We've had an interesting time together. You've taught me about world religions, the spanish language, how to make oil that smells like bananas, how neurons migrate, how we see, hear, touch, taste, and smell, and so many other topics that I can't recall, but trust me, they've made an impact. But beyond that, you've refined my tastes: I don't like chemistry. Nor am I interested in modern physics (perhaps conceptually I appreciate it, but not much more aside from that). I love the brain even more than when I first arrived.
You have also taught me more about what I am like. I am not a book learner. I learn by example. I cannot take a class between the hours of 2 and 3 and always expect to stay awake.

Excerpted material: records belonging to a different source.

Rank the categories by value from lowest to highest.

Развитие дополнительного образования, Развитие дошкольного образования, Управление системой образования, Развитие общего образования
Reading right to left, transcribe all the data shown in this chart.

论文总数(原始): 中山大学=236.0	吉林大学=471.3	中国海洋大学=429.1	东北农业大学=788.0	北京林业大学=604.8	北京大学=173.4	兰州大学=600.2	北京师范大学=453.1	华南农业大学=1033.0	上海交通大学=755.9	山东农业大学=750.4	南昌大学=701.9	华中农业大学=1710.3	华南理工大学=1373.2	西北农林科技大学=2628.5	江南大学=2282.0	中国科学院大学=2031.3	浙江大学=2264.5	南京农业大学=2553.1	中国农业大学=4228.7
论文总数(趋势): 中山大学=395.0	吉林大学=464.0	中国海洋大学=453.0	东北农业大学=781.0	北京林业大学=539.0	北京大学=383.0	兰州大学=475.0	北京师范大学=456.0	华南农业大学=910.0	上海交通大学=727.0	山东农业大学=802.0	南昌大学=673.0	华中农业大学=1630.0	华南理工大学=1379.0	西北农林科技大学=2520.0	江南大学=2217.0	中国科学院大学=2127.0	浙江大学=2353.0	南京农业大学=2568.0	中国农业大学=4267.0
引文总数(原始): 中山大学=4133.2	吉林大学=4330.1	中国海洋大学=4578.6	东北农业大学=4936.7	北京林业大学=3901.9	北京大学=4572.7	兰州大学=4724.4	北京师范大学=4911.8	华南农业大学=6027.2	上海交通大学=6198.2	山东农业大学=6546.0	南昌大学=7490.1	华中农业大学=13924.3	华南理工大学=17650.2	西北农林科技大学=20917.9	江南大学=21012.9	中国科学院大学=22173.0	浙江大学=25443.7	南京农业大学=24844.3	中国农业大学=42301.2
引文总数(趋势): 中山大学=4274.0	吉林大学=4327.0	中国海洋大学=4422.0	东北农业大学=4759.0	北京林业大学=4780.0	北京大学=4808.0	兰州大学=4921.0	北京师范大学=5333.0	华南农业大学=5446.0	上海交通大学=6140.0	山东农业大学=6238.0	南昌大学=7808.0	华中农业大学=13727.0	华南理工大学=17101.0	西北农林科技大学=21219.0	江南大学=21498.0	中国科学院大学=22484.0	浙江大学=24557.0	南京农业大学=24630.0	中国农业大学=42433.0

While I will take so many more classes in my life, no other experience will replace you. From here on out, everything will build upon what I have learned from you. You gave me that solid foundation necessary for further growth and development.

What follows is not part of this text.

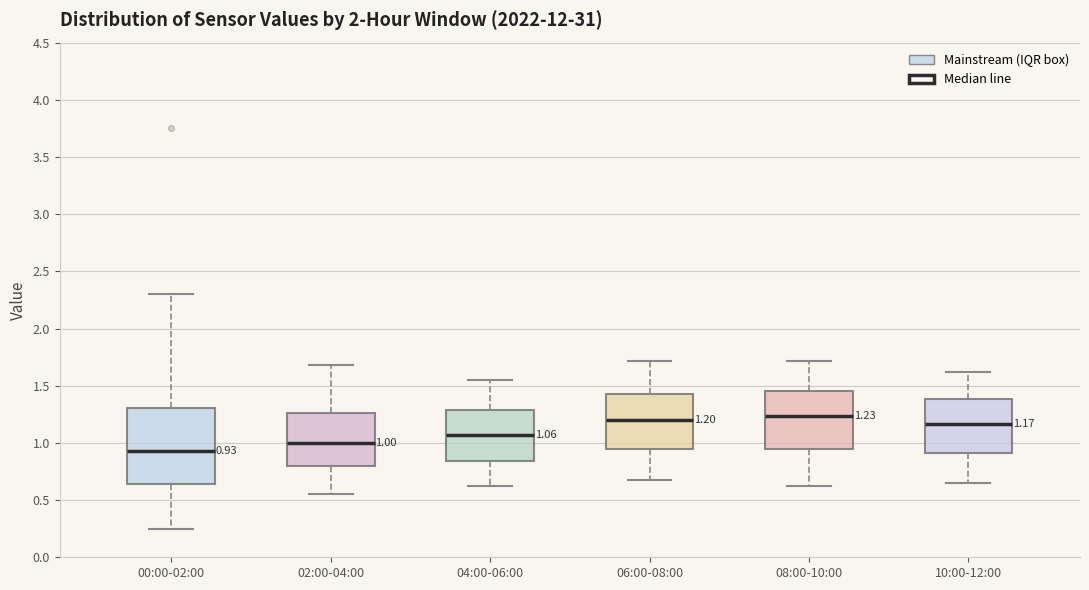

Comparing the boxes themselves (not the whiskers), which one is the tallest?

00:00-02:00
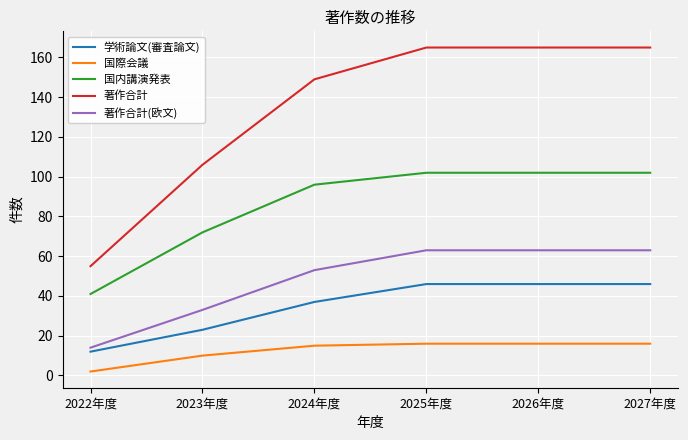

True or false: 学術論文(審査論文) has more than 1 points higher than both neighbors.

False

Thanks, undergraduate classes, for everything that you've taught me and tried to teach me. As stubborn as I might be, more may have gotten through to me than I let on.
With gratitude and fond memories,
me.

Today was my last day of classes. I started out my day by running tons of errands. I met the love of my life. Her name is Ellie, and she's a 15 week old golden lab. She has ears like velvet and a smile that warms your very soul and that dissolves your brain into mush so you're only capable of ooh-ing and aah-ing and cooing.
Moving on from the cute animal realm, final thoughts from my last class ever:
1) Even though it's complicated, you've got to do something.
2) There's no difference between being scientific and being compassionate.
I walked through the quad and heard music coming from the church. I sat in it for a while, listening to the organist play, and I marveled at the sound (it's impossible not to): the bass notes vibrated the benches, sounds would linger for seconds (a long time, acoustically), high notes would carry through clearly, and the middle was muddled but would all resolve itself into beautiful chords that carried through. It's a nice metaphor of sorts for classes. There are ones that stick out - the ones that are not so good and borderline awful, the ones that are fantastic and great - and there are ones that get stuck somewhere in the recesses of my brain. Nevertheless, they all eventually come together in some culminating, resonating chord, which is this time, this very moment. I am preparing for my last finals, and using everything that every class has taught me maybe not in actual content, but arguably the more useful elements of taking classes-- how to be a test-taker, how to study, how to relax. Like the music notes on paper, looking at the equivalent - my transcript - will illuminate for me those middle-of-the-road classes and remind me of the highs and the lows, but nothing is as perfect as this moment now to reflect upon everything that I've been taught. It's sad moving on, even from some inanimate, amorphous thing, that appears only in my memories, on paper, and in bits and bytes. I guess that makes it easier- I don't need to hug it goodbye, no formal salutes or thank yous, it's just... done.
Hopefully my open letter will suffice.